NEW YORK — About half of Americans with assets of more than $250,000 say they won’t pay the entire tab for their children’s college education, according to Bank of America.

About 47 percent of those polled in the Merrill Lynch Affluent Insights Survey released Monday said they didn’t or won’t pay the full cost of higher education. Limiting access to the bank of Mom and Dad will help teach their kids financial responsibility, 29 percent of respondents said.

Tuition and fees for in-state students at public four-year institutions averaged $7,605 for the 2010-2011 school year, according to the College Board, a New York-based nonprofit. At private nonprofit four-year colleges and universities, costs averaged $27,293.

“What the numbers show is just the rising cost of college and the financial demands on middle-class and affluent families,” said Andy Sieg, head of retirement services and global investment solutions for the Charlotte, N.C.-based bank.

Having kids foot at least part of the bill for college is an example of how a “sandwich generation” is coping with caring for parents and dependent children at the same time, Sieg said.

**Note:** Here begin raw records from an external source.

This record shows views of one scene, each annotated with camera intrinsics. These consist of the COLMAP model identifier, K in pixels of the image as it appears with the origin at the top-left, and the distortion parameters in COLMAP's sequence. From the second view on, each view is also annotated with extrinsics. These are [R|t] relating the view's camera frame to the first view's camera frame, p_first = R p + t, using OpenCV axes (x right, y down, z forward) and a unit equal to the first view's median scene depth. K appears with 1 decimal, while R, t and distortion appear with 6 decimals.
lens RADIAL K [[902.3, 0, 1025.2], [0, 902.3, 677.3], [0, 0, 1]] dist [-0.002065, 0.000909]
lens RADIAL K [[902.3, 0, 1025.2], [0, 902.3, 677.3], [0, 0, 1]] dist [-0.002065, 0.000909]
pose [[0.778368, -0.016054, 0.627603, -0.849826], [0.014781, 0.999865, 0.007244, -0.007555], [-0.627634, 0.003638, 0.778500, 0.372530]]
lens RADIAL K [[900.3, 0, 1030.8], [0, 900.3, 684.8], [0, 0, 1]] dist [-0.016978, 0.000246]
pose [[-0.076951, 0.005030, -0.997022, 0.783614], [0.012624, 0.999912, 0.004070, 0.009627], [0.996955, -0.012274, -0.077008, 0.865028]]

With older generations living longer, high rates of unemployment for recent college graduates and expectations to work later in life, affluent individuals are changing their views on financial planning, he said.

Saving early for college has become a generational trend, as 60 percent of affluent parents age 35 to age 50 start college savings accounts before or within the first year of their child’s life, compared with 15 percent who were over age 65 and began saving early, the survey said.

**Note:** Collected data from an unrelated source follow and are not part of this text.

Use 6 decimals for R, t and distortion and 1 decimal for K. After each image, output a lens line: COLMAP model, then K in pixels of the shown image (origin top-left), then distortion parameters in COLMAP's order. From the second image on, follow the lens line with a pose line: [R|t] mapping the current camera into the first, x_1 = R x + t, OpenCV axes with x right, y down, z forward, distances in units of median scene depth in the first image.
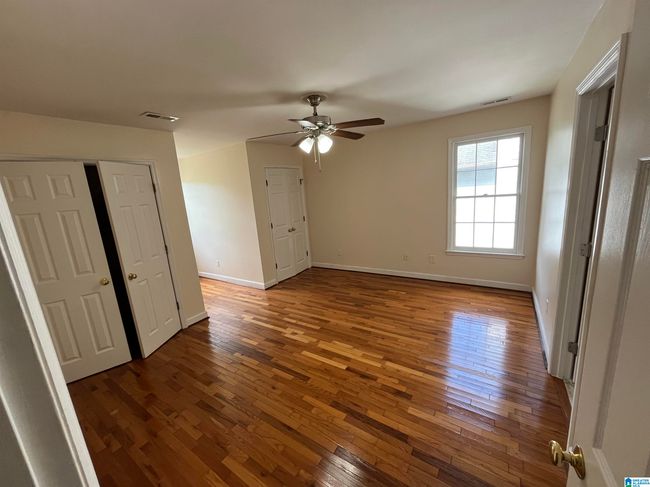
lens RADIAL K [[263.4, 0, 326.8], [0, 263.4, 242.5], [0, 0, 1]] dist [-0.001820, 0.001010]
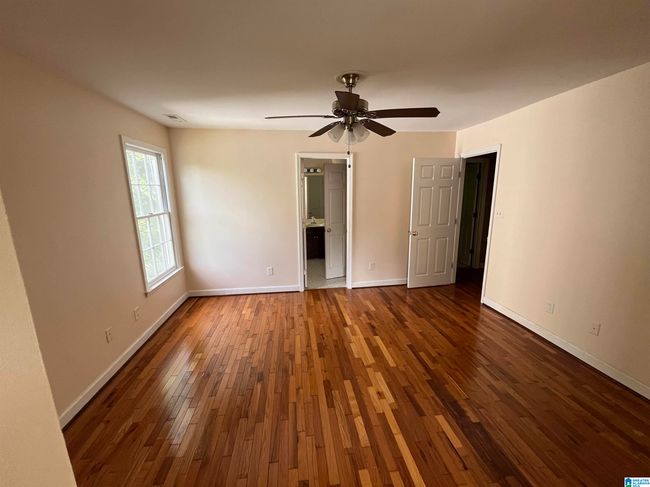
lens RADIAL K [[263.4, 0, 323.3], [0, 263.4, 242.8], [0, 0, 1]] dist [-0.001820, 0.001010]
pose [[-0.650902, -0.060422, 0.756754, -0.488370], [0.218001, 0.939967, 0.262559, -0.221984], [-0.727188, 0.335873, -0.598654, 1.299880]]
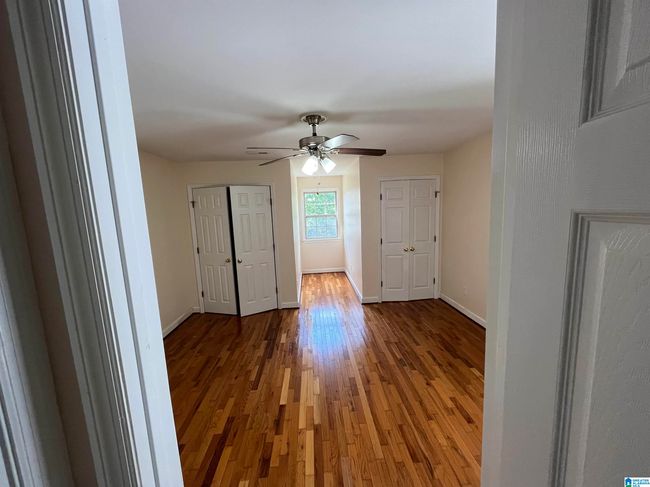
lens RADIAL K [[263.4, 0, 323.3], [0, 263.4, 244.9], [0, 0, 1]] dist [-0.001820, 0.001010]
pose [[0.597977, 0.165109, -0.784323, 0.591936], [-0.165278, 0.982923, 0.080907, -0.134631], [0.784288, 0.081251, 0.615054, 0.361848]]
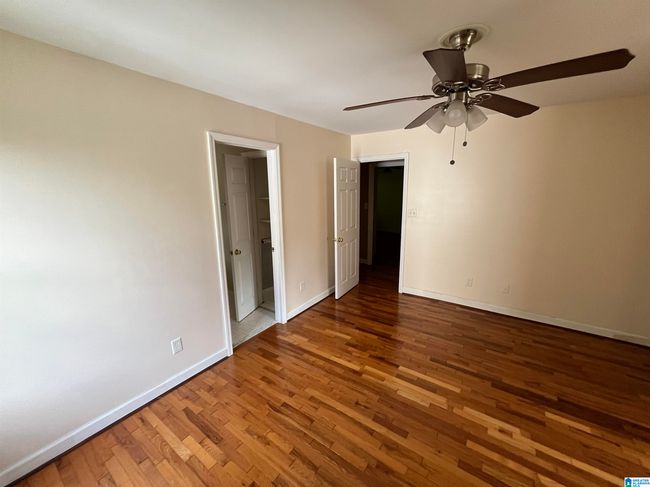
lens RADIAL K [[263.4, 0, 324.9], [0, 263.4, 242.6], [0, 0, 1]] dist [-0.001820, 0.001010]
pose [[-0.995259, 0.086507, 0.044444, 0.201358], [0.097036, 0.913958, 0.394036, -0.293653], [-0.006533, 0.396481, -0.918020, 1.291213]]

About half of parents said “financial know-how” was a trait they hoped to impart to their children. Among parents who used a financial adviser, 64 percent said they shared some of their adviser’s guidance with their children, while almost 20 percent of parents age 51 and older had invited their children to meet with the family’s adviser.

The survey also asked respondents about health-care costs and inheritance.

About 70 percent said health-care costs were their top financial concern, and 56 percent said they’re not counting on an inheritance to help them with these costs or during general retirement.

Those results are similar to an April study by U.S. Trust, Bank of America’s private wealth management unit, said Sieg. That survey of individuals with $3 million or more in investable assets found that fewer than half said that leaving an inheritance is important to them.

“They recognize that their parents’ generation is absorbing a higher health-care cost and they will need their own financial resources to secure their own lifestyles in later life,” according to Sieg.

Braun Research, based in Princeton, N.J., contacted 1,000 Americans with investable assets of $250,000 or more on the behalf of the bank. The telephone survey was conducted in June.